Vielleicht hat er seine Fans bestochen. Das tun doch alle einflussreichen Politiker und Führer. Geld war aber damals noch keine so starke Religion wie heute. Fällt also weg. Fake News? Das könnte auch funktionieren. Schliesslich glauben die Menschen seit jeher alles, wenn man es ihnen nur glaubhaft genug darstellt. Im Falle von Jesus aber können wir diesen Einfluss auch streichen. Die Geschichten um ihn, egal ob wahr oder nicht, stammen allesamt nicht von ihm selbst. Zwei Milliarden Follower ohne all die schönen Gadgets, die wir heute nutzen können. Wenn man so darüber nachdenkt, kann man eigentlich nur zu einem Schluss kommen: Der Kerl war gut! Spätestens jetzt kommt die Magie ins Spiel. Jesus hatte Magie. Denken wir dabei aber nicht an irgend einen Hokuspokus, sondern an die Gabe, andere Menschen positiv zu beeinflussen. Jesus hat als Mensch nichts anderes getan, als seine Haltung und seine Einstellung konsequent zu leben. Dadurch hat er andere Menschen, welche ihn kannten oder in sahen beeinflusst. Die Menschen sahen seine guten und wohlwollenden Taten und folgten ihm. Sie liessen sich anstecken und erhofften sich von ähnlichem Verhalten eine Verbesserung ihrer damals ärmlichen Lebenssituation. Jesus handelte nicht so, weil er Follower wollte. Nein, er hatte Follower, weil er so handelte. Hier liegt wohl der grösste Unterschied zu heutigen Influencern. Jesus dachte nie an Profit oder an seine eigene Popularität. Er tat ganz einfach nur das, was ihm seine jüdisch beeinflusste Einstellung, was ihm sein Glauben vorgab.

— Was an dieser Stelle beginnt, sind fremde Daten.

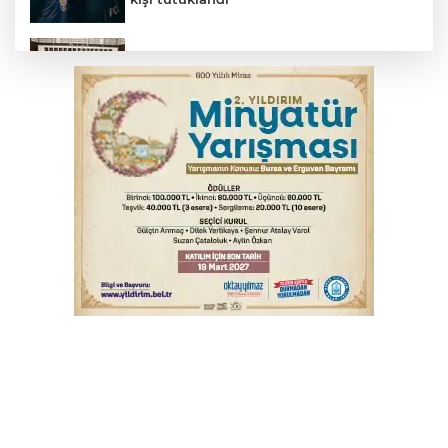
Çerçeve yasa görüşmeleri başladı
Trabzonspor'da Folcarelli ameliyat oldu
Tarihi eser kaçakçısı Bursa'da sert kayaya
çarptı
Erdoğan, Suudi Arabistan'dan ayrıldı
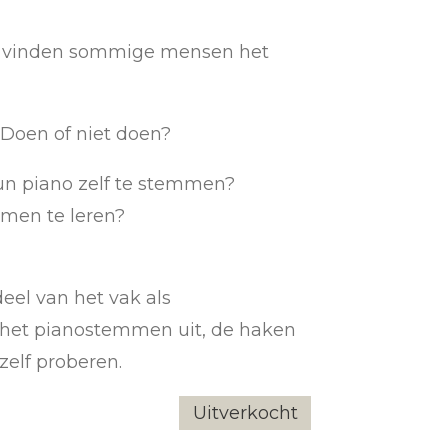
k vinden sommige mensen het
 Doen of niet doen?
n piano zelf te stemmen?
men te leren?
eel van het vak als
 het pianostemmen uit, de haken
zelf proberen.
Uitverkocht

Die ersten Menschen, welche darin Gutes erkannten, waren die echten Follower. Die späteren Trittbrettfahrer, welche daraus eine finanzwirtschaftlich organisierte Kirche gründeten, haben den wahren Sinn seiner Handlungen nicht erkannt. Aus dem guten Menschen Jesus wurde das Markenprodukt Christus. Diese Marke funktioniert bis heute gut. Abgesehen von Milliarden fehlgeleiteter oder betrogener Fans fliessen auch Milliarden von Euro oder Dollar. Die Vermarktung des Namens Christus ist seit tausenden von Jahren ein lukratives Geschäft. In seinem Namen wird Geld verdient, werden Menschen eingeschüchtert oder ermordet. Wichtigstes Mantra ist schon lange nicht mehr, dass es den Menschen gut geht, sondern dass die Kirche Geld verdient und politische Macht hat.

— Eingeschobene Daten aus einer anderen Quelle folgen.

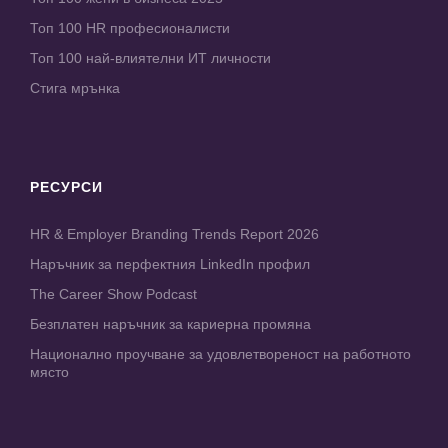
Топ 100 HR професионалисти
Топ 100 най-влиятелни ИТ личности
Стига мрънка
РЕСУРСИ
HR & Employer Branding Trends Report 2026
Наръчник за перфектния LinkedIn профил
The Career Show Podcast
Безплатен наръчник за кариерна промяна
Национално проучване за удовлетвореност на работното
място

Das Problem dabei ist: Hätte Jesus gewusst, was aus seinem Namen gemacht wird - er hätte genau gleich gehandelt. Jesus handelte nicht für die Folgen, sondern die Folgen gründeten auf seinen Handlungen. Einen kurzen Moment lang konnte er Gutes bewirken. So lange, bis die männliche Kirche daran Geld verdienen wollte. Wer sich heute auf die Handlungen Jesu reduziert, wer heute die Einfachheit seiner Einstellung und seiner Art erkennt, der hat begriffen, was Menschlichkeit wirklich bedeutet. Genau das will der eingangs erwähnte Artikel in der Zeitung vermitteln. Wer sich über solche Texte aufregt, der sollte seine Weihnachtskrippe wohl besser durch ein Foto von Kim ersetzen.